Oui, Gérald Bronner, ce nom résonne dans les cercles académiques et intellectuels. Sociologue, professeur à l’Université Paris-Diderot, il a scruté les arcanes de la pensée collective, décortiqué les mécanismes de la croyance, et dévoilé les fragilités de nos esprits. Ses travaux ont éclairé les dérives sectaires, les théories du complot, et les biais cognitifs qui nous égarent. Alors, quand un homme de sa trempe se risque à l’exercice de l’écriture personnelle, c’est une surprise. Exorcisme, publié cette année en 2024, nous plonge dans les méandres de son expérience, entre analyse sociologique et confession intime. Loin des analyses distanciées dont il a l’habitude, ce livre nous plonge dans son adolescence mystique et sa fascination pour l’ésotérisme.
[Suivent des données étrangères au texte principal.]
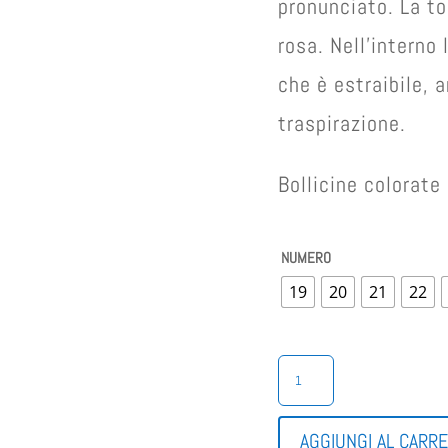
pronunciato. La to
rosa. Nell’interno 
che è estraibile, 
traspirazione.
Bollicine colorat
NUMERO
19
20
21
22
BALDUCCI SPORTIVO
STRAPPO
PRIMI
PASSI
AGGIUNGI AL CARR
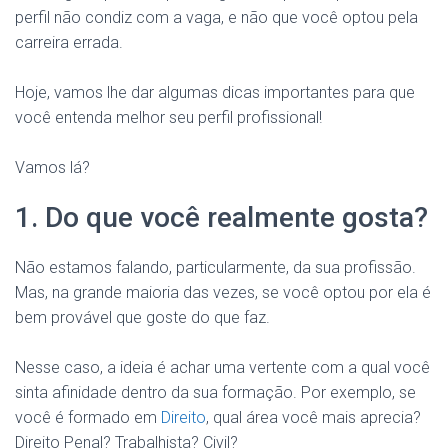
perfil não condiz com a vaga, e não que você optou pela
carreira errada.
Hoje, vamos lhe dar algumas dicas importantes para que
você entenda melhor seu perfil profissional!
Vamos lá?
1. Do que você realmente gosta?
Não estamos falando, particularmente, da sua profissão.
Mas, na grande maioria das vezes, se você optou por ela é
bem provável que goste do que faz.
Nesse caso, a ideia é achar uma vertente com a qual você
sinta afinidade dentro da sua formação. Por exemplo, se
você é formado em
Direito
, qual área você mais aprecia?
Direito Penal? Trabalhista? Civil?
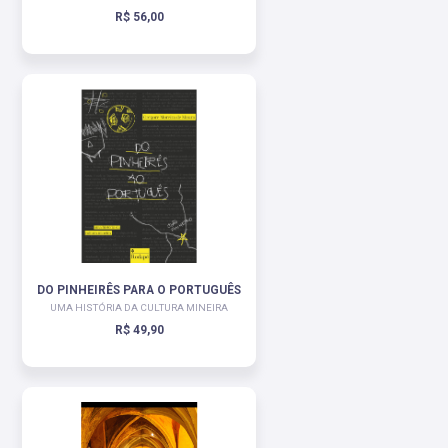
R$ 56,00
DO PINHEIRÊS PARA O PORTUGUÊS
UMA HISTÓRIA DA CULTURA MINEIRA
R$ 49,90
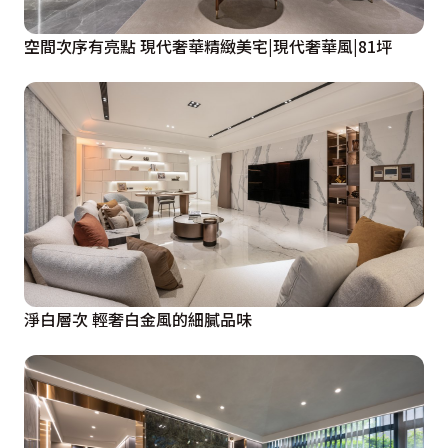
空間次序有亮點 現代奢華精緻美宅|現代奢華風|81坪
淨白層次 輕奢白金風的細膩品味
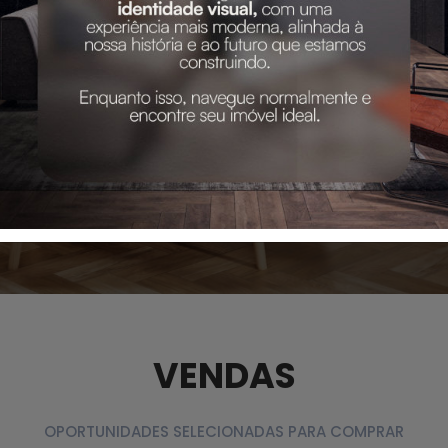
VENDAS
OPORTUNIDADES SELECIONADAS PARA COMPRAR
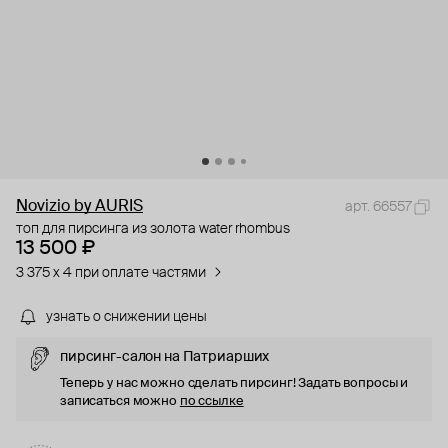
Novizio by AURIS
арт. 66557
топ для пирсинга из золота water rhombus
13 500 ₽
3 375 x 4 при оплате частями
узнать о снижении цены
пирсинг-салон на Патриарших
Теперь у нас можно сделать пирсинг! Задать вопросы и
записаться можно
по ссылке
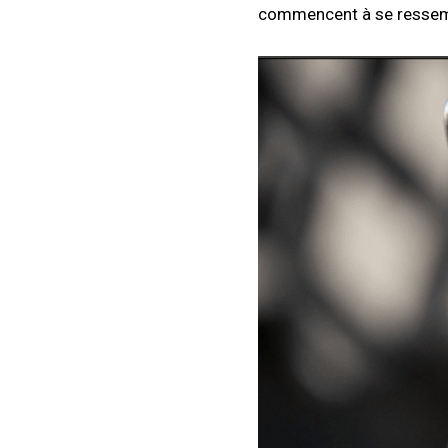
commencent à se ressembl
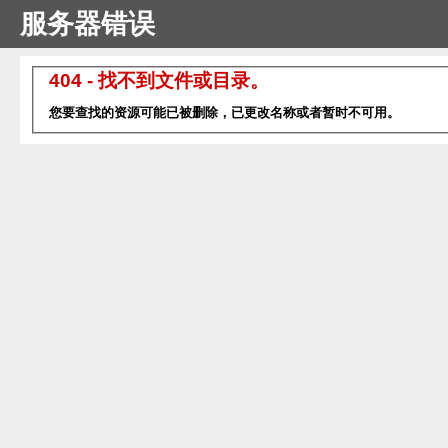
服务器错误
404 - 找不到文件或目录。
您要查找的资源可能已被删除，已更改名称或者暂时不可用。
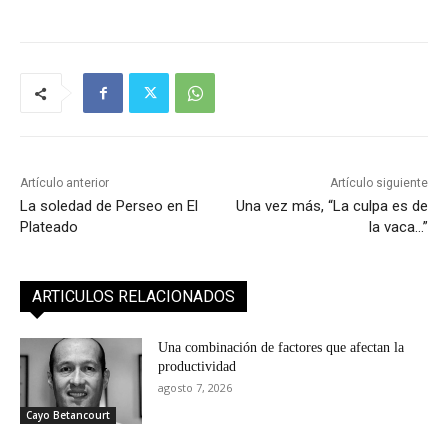
Artículo anterior
Artículo siguiente
La soledad de Perseo en El
Una vez más, “La culpa es de
Plateado
la vaca…”
ARTICULOS RELACIONADOS
Una combinación de factores que afectan la
productividad
agosto 7, 2026
Cayo Betancourt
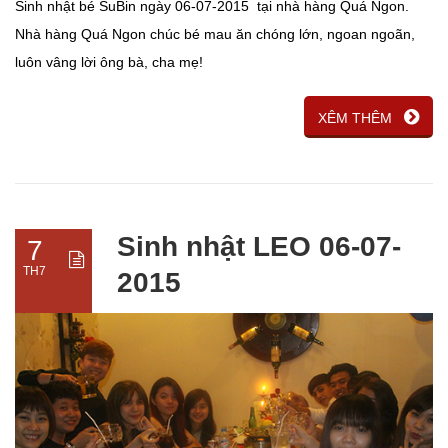
Sinh nhật bé SuBin ngày 06-07-2015 tại nhà hàng Quá Ngon.
Nhà hàng Quá Ngon chúc bé mau ăn chóng lớn, ngoan ngoãn,
luôn vâng lời ông bà, cha mẹ!
XÊM THÊM
Sinh nhật LEO 06-07-
7
TH7
2015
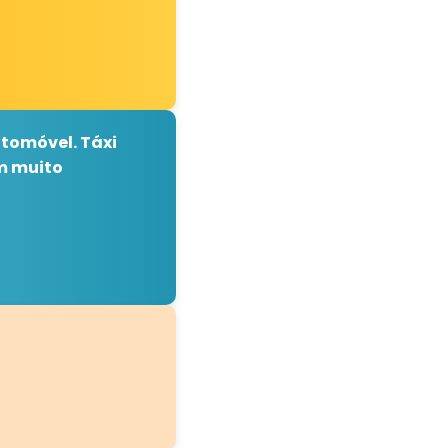
tomóvel. Táxi
m muito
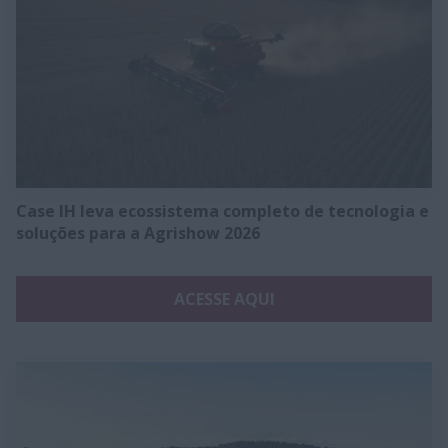
Case IH leva ecossistema completo de tecnologia e
soluções para a Agrishow 2026
ACESSE AQUI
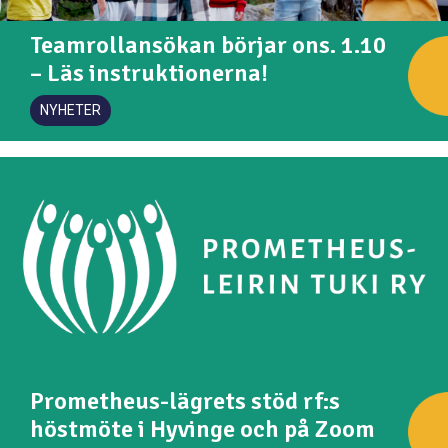
Teamrollansökan börjar ons. 1.10
– Läs instruktionerna!
NYHETER
Prometheus-lägrets stöd rf:s
höstmöte i Hyvinge och på Zoom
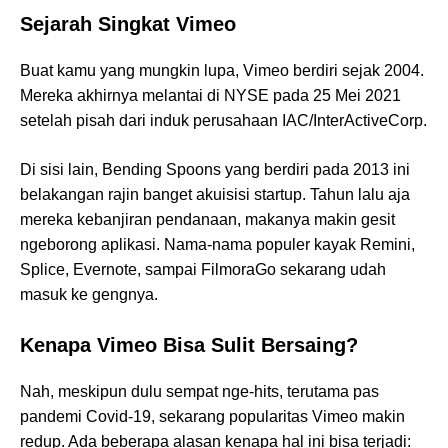
Sejarah Singkat Vimeo
Buat kamu yang mungkin lupa, Vimeo berdiri sejak 2004.
Mereka akhirnya melantai di NYSE pada 25 Mei 2021
setelah pisah dari induk perusahaan IAC/InterActiveCorp.
Di sisi lain, Bending Spoons yang berdiri pada 2013 ini
belakangan rajin banget akuisisi startup. Tahun lalu aja
mereka kebanjiran pendanaan, makanya makin gesit
ngeborong aplikasi. Nama-nama populer kayak Remini,
Splice, Evernote, sampai FilmoraGo sekarang udah
masuk ke gengnya.
Kenapa Vimeo Bisa Sulit Bersaing?
Nah, meskipun dulu sempat nge-hits, terutama pas
pandemi Covid-19, sekarang popularitas Vimeo makin
redup. Ada beberapa alasan kenapa hal ini bisa terjadi:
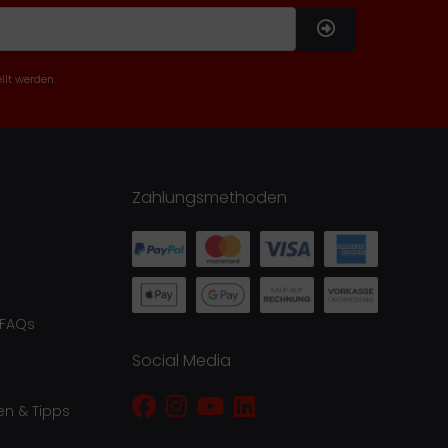
llt werden.
Zahlungsmethoden
 FAQs
Social Media
en & Tipps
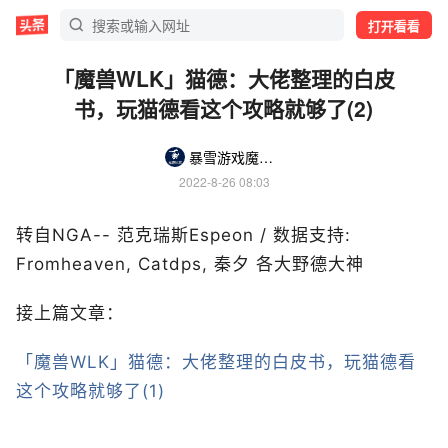
打开看看
「魔兽WLK」猫德：大佬整理的白皮
书，玩猫德看这个攻略就够了(2)
暴雪游戏魔兽国度
2022-8-26 08:03
转自NGA-- 范克瑞斯Espeon / 数据支持:
Fromheaven, Catdps, 秦夕 各大野德大神
接上篇文章：
「魔兽WLK」猫德：大佬整理的白皮书，玩猫德看
这个攻略就够了(1)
Le sujet du livre est donc l’itinéraire spirituel de Bronner, qui, entre 15 et 25 ans, s’est converti à un syncrétisme de croyances new age, allant jusqu’à fonder un mouvement apocalyptique à Nancy. On est surpris, étonné, curieux, amusé puis abasourdi voire franchement incrédule d’imaginer une bande de jeunes ados et adultes se convaincre mutuellement et sincèrement que Nancy est le centre du monde, que des symboles mystiques sont disséminés dans toute la ville, que des créatures étranges y rôdent.
Et pourtant on n’y croit jamais vraiment tout à fait. On ne sent pas la fièvre des réunions, des veillées jusqu’à pas d’heure, des sorties nocturnes. Tout cela paraît terrible distancé, manquant d’incarantion. C’est là que réside le principal défaut d’ « Exorcisme ». Bronner oscille constamment entre l’autobiographie et l’analyse sociologique, sans jamais vraiment s’engager dans l’une ou l’autre. On reste sur sa faim concernant ses motivations profondes, la nature de ses croyances et l’emprise qu’elles avaient sur lui.
De plus, l’auteur use d’un style souvent allusif, laissant le lecteur dans le flou sur des points importants. On aurait aimé une introspection plus fouillée, une véritable mise à nu de ses convictions passées.
Cependant, le métier de sociologue de Bronner ne l’abandonne jamais complètement. Ses observations sur les mécanismes de manipulation et d’emprise sectaire sont fines et pertinentes. Les passages sur son expérience à Grenoble, où il a expérimenté la précarité étudiante, l’éloignement et l’isolement, une histoire sentimentale bien bancale, mais aussi fait ses premiers pas dans le militantisme et la vie politique par le biais du syndicalisme étudiant, sont fort réussis.
Un autre point fort du livre réside dans la galerie de personnages fascinants que l’auteur croise sur son chemin. De Nahil, gourou charismatique, à Christian, figure christique tragique, Bronner nous offre un portrait saisissant de la complexité de l’âme humaine. Là aussi, il y a un goût de trop peu. On aurait aimé sentir vraiment le charisme de Nahil, ou la force vitale de Christian.
En fin de compte, « Exorcisme » est un livre étrange, presque plus intéressant lorsqu’on en entend l’auteur en parler dans des interviews (comme dans les Matins de France Culture) que lorsqu’on le lit. On a l’impression d’avoir affaire à deux livres distincts : un récit personnel poignant et une analyse sociologique pertinente. Dommage que Bronner n’ait pas réussi à les fusionner en un seul ouvrage cohérent et captivant.